--- begin ---
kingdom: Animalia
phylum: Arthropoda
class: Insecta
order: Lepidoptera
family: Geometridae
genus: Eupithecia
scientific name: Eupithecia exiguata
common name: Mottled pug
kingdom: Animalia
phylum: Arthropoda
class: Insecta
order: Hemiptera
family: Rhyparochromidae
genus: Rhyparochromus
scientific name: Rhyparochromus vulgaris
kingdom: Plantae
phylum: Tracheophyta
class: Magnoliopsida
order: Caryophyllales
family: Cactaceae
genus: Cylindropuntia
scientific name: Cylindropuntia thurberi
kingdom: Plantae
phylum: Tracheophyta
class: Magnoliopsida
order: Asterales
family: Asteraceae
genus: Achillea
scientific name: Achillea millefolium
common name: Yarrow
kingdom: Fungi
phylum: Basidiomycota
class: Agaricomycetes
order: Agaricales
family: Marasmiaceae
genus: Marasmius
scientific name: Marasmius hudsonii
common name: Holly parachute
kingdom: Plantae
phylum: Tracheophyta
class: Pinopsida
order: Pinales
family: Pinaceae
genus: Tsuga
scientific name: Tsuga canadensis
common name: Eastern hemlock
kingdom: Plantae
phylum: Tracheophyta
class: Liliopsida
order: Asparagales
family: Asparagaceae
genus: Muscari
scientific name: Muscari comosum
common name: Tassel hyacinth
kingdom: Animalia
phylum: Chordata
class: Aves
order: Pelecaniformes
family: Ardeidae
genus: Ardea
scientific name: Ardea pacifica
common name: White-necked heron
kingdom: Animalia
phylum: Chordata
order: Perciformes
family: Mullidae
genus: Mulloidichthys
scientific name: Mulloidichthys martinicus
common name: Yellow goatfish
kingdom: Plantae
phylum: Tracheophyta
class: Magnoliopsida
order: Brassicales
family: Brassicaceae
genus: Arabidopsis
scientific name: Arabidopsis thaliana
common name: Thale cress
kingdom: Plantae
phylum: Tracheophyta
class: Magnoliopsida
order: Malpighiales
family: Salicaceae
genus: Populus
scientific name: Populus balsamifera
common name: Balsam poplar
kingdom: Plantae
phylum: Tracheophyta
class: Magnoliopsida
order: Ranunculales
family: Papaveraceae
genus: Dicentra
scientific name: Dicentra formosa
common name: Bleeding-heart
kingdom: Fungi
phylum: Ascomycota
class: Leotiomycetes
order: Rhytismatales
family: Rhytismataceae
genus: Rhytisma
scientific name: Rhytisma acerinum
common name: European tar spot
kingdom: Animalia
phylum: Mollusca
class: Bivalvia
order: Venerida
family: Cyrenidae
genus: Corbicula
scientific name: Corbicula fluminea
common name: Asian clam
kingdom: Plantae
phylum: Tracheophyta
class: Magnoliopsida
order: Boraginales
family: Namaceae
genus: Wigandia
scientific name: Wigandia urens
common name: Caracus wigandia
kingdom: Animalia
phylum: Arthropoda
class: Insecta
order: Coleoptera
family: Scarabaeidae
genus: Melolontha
--- end ---
** Task instructions **
Reproduce every line of the records above verbatim, from the first to the last, keeping each line unchanged and in its original order.

** Response **
kingdom: Animalia
phylum: Arthropoda
class: Insecta
order: Lepidoptera
family: Geometridae
genus: Eupithecia
scientific name: Eupithecia exiguata
common name: Mottled pug
kingdom: Animalia
phylum: Arthropoda
class: Insecta
order: Hemiptera
family: Rhyparochromidae
genus: Rhyparochromus
scientific name: Rhyparochromus vulgaris
kingdom: Plantae
phylum: Tracheophyta
class: Magnoliopsida
order: Caryophyllales
family: Cactaceae
genus: Cylindropuntia
scientific name: Cylindropuntia thurberi
kingdom: Plantae
phylum: Tracheophyta
class: Magnoliopsida
order: Asterales
family: Asteraceae
genus: Achillea
scientific name: Achillea millefolium
common name: Yarrow
kingdom: Fungi
phylum: Basidiomycota
class: Agaricomycetes
order: Agaricales
family: Marasmiaceae
genus: Marasmius
scientific name: Marasmius hudsonii
common name: Holly parachute
kingdom: Plantae
phylum: Tracheophyta
class: Pinopsida
order: Pinales
family: Pinaceae
genus: Tsuga
scientific name: Tsuga canadensis
common name: Eastern hemlock
kingdom: Plantae
phylum: Tracheophyta
class: Liliopsida
order: Asparagales
family: Asparagaceae
genus: Muscari
scientific name: Muscari comosum
common name: Tassel hyacinth
kingdom: Animalia
phylum: Chordata
class: Aves
order: Pelecaniformes
family: Ardeidae
genus: Ardea
scientific name: Ardea pacifica
common name: White-necked heron
kingdom: Animalia
phylum: Chordata
order: Perciformes
family: Mullidae
genus: Mulloidichthys
scientific name: Mulloidichthys martinicus
common name: Yellow goatfish
kingdom: Plantae
phylum: Tracheophyta
class: Magnoliopsida
order: Brassicales
family: Brassicaceae
genus: Arabidopsis
scientific name: Arabidopsis thaliana
common name: Thale cress
kingdom: Plantae
phylum: Tracheophyta
class: Magnoliopsida
order: Malpighiales
family: Salicaceae
genus: Populus
scientific name: Populus balsamifera
common name: Balsam poplar
kingdom: Plantae
phylum: Tracheophyta
class: Magnoliopsida
order: Ranunculales
family: Papaveraceae
genus: Dicentra
scientific name: Dicentra formosa
common name: Bleeding-heart
kingdom: Fungi
phylum: Ascomycota
class: Leotiomycetes
order: Rhytismatales
family: Rhytismataceae
genus: Rhytisma
scientific name: Rhytisma acerinum
common name: European tar spot
kingdom: Animalia
phylum: Mollusca
class: Bivalvia
order: Venerida
family: Cyrenidae
genus: Corbicula
scientific name: Corbicula fluminea
common name: Asian clam
kingdom: Plantae
phylum: Tracheophyta
class: Magnoliopsida
order: Boraginales
family: Namaceae
genus: Wigandia
scientific name: Wigandia urens
common name: Caracus wigandia
kingdom: Animalia
phylum: Arthropoda
class: Insecta
order: Coleoptera
family: Scarabaeidae
genus: Melolontha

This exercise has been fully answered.